Exploratory analysis provided an initial view of the variables (such as fiber optic service and the seniority of citizens) that are associated with high churn rates. The variable importance according to our first model – logistic regression – highlighted not only the variables that are positively related but also those that have a weak (gender and partner) or a negative relation (longer tenures, longer contracts, and tech support) with churn.
For model selection, it is important to look beyond the overall accuracy of the models. The selection process is driven by the worst case scenario, which is not being able to identify the customer who can discontinue. Hence, sensitivity (ability to identify true positives) is more important than the overall accuracy of the model.
This approach becomes even more important in the datasets with very low instances of churn: in such cases, the model can achieve accuracy by accurately predicting the customers who would not churn but can have poor performance in identifying true positives.
In our case, logistic regression is superior than the other models in terms of both accuracy and sensitivity; thus, we will select logistic regression on similar datasets to predict whether a customer is about to churn away or not.
In the absence of logistic regression, we would have preferred decision trees to KNN, though KNN has better accuracy – because the decision tree has better sensitivity.
It is important to note that while we are pursuing better sensitivity, we can’t totally ignore specificity (ability to identify true negatives). Poor specificity can lead to expenditure on attempts to retain the customers we would have retained them even otherwise (this is the impact of false positives). At what point does the marketing/product teams start focusing on sensitivity is a managerial decision, which will primarily be driven by budget allocation.
Finally, these models can only uncover the areas of concern; it’s the managerial interpretations that drive the actions. For instance, strong positive association of fiber optic services with high churn possibility and high price of fiber optic services can’t be used to draw the conclusion that high price of the fiber optic services is the cause of the problem. Other possibilities such as poor performance of the product itself or the presence of the product in the wrong market segments can also be the reasons behind customer churn.
https://www.kaggle.com/blastchar/telco-customer-churn
Exploratory Data Analysis
- Correlation matrix enabled us to know the correlation between different variables. Here, as we observed that ‘Total Charges’ has a strong positive correlation with other independent variables ‘Monthly Charges’ and ‘Tenure’, we removed Total Charges from our model.
- Histogram of Tenure of the customers who churned away and who continued showed that the customers with shirter tenure are more likely to churn.
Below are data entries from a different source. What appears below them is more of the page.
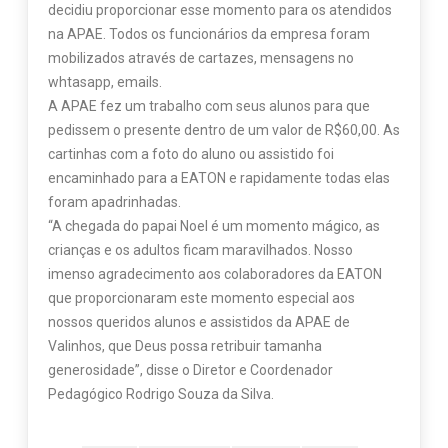
decidiu proporcionar esse momento para os atendidos
na APAE. Todos os funcionários da empresa foram
mobilizados através de cartazes, mensagens no
whtasapp, emails.
A APAE fez um trabalho com seus alunos para que
pedissem o presente dentro de um valor de R$60,00. As
cartinhas com a foto do aluno ou assistido foi
encaminhado para a EATON e rapidamente todas elas
foram apadrinhadas.
“A chegada do papai Noel é um momento mágico, as
crianças e os adultos ficam maravilhados. Nosso
imenso agradecimento aos colaboradores da EATON
que proporcionaram este momento especial aos
nossos queridos alunos e assistidos da APAE de
Valinhos, que Deus possa retribuir tamanha
generosidade”, disse o Diretor e Coordenador
Pedagógico Rodrigo Souza da Silva.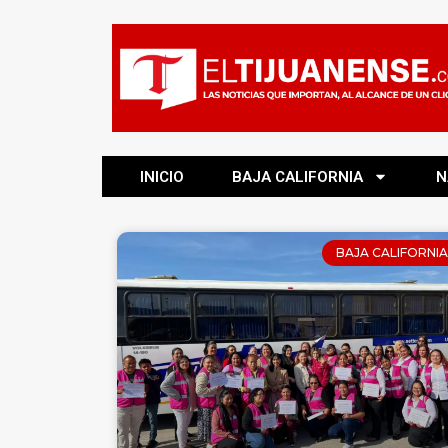
INICIO
BAJA CALIFORNIA
N
BAJA CALIFORNIA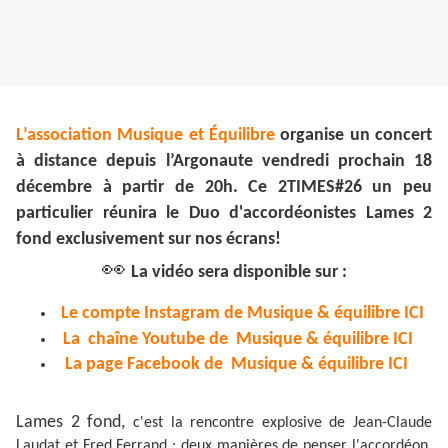
L’association Musique et Équilibre
organise un concert
à distance depuis l’Argonaute vendredi prochain 18
décembre à partir de 20h. Ce 2TIMES#26 un peu
particulier réunira le Duo d'accordéonistes Lames 2
fond exclusivement sur nos écrans!
👀
La vidéo sera disponible sur :
Le compte Instagram de Musique & équilibre ICI
La chaîne Youtube de Musique & équilibre ICI
La page Facebook de Musique & équilibre ICI
Lames 2 fond,
c'est la rencontre explosive de Jean-Claude
Laudat et Fred Ferrand ; deux manières de penser l'accordéon.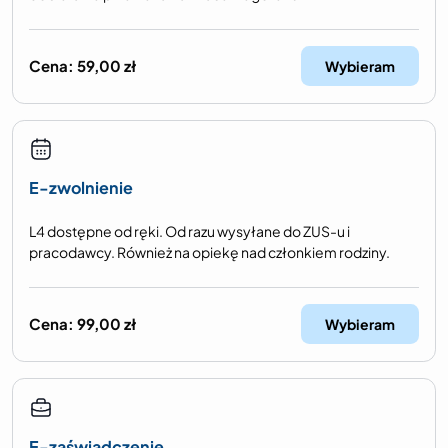
Cena:
59,00
zł
Wybieram
E-zwolnienie
L4 dostępne od ręki. Od razu wysyłane do ZUS-u i
pracodawcy. Również na opiekę nad członkiem rodziny.
Cena:
99,00
zł
Wybieram
E-zaświadczenie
- Similarly, histogram of Monthly Charges showed that customer who continued the services had lower monthly charges.
- We were able to capture the association between churn rates and monthly charges effectively using a Kernel Density Estimation (KDE) plot.
- Gender and subscription to Phone Service didn’t have a strong association with Churn rates.
- On the other hand, seniority, contract-length, and mainly internet service type had strong association with churn rate.
It can be observed in the box plot that the Fiber Optic internet service are more expensive than the DSL internet services.
Machine Learning Models and Model Selection
- Logistic Regression
The weights of the variables in the variable importance chart aligns with our exploratory analysis.
- Fiber optic internet service is strongly associated with higher churn rates.
- Seniority of the people have a positive relation with churn rates.
- Longer tenures have a negative relationship with churn rates.
- Churn rates diminishes with additional services such as Online backup, Online Security, and Tech support.
- Decision Tree
- Random Forest
- KNN
As the accuracy on test data is the best in case of n=8, we have used n=8 in our model
Comparison of all the models
As mentioned earlier, we will need to focus not only on the accuracy of the model, but also on other metrics such as sensitivity and specificity (whichever is the worst case scenario). Finally, the sensitivity and specificity also depends on the proportion of the negative and the positive instances in the training dataset; model tends to become bias towards the instance (Yes or No / 1 or 0) that occur more frequently – an issue that we will encounter again in our natural language processing exercise.